§ INFORMATION SUPPLIED
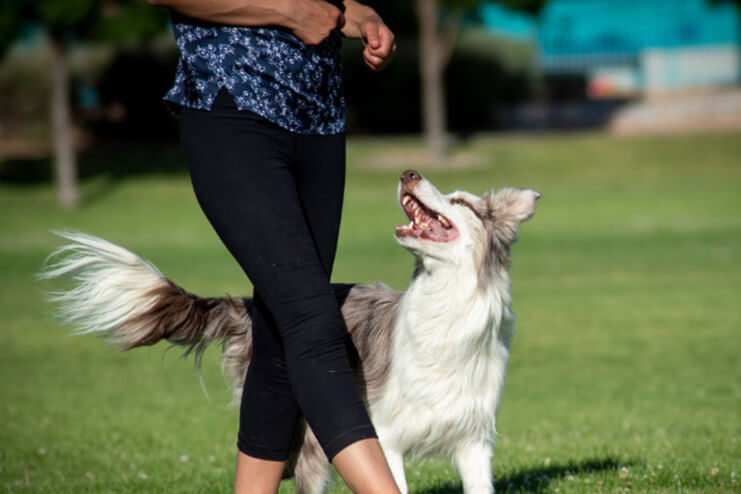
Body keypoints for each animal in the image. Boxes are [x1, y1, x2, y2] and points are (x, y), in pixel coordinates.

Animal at [40, 170, 536, 494]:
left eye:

§ WORK ORDER
Return the material exactly as given, apart from the pictures.

§ ANSWER TO THE EXERCISE
Body keypoints for each animal in the image. Boxes are [x1, y1, x2, y2] and points are (x, y), in pixel coordinates.

Animal at [40, 170, 536, 494]:
left eye:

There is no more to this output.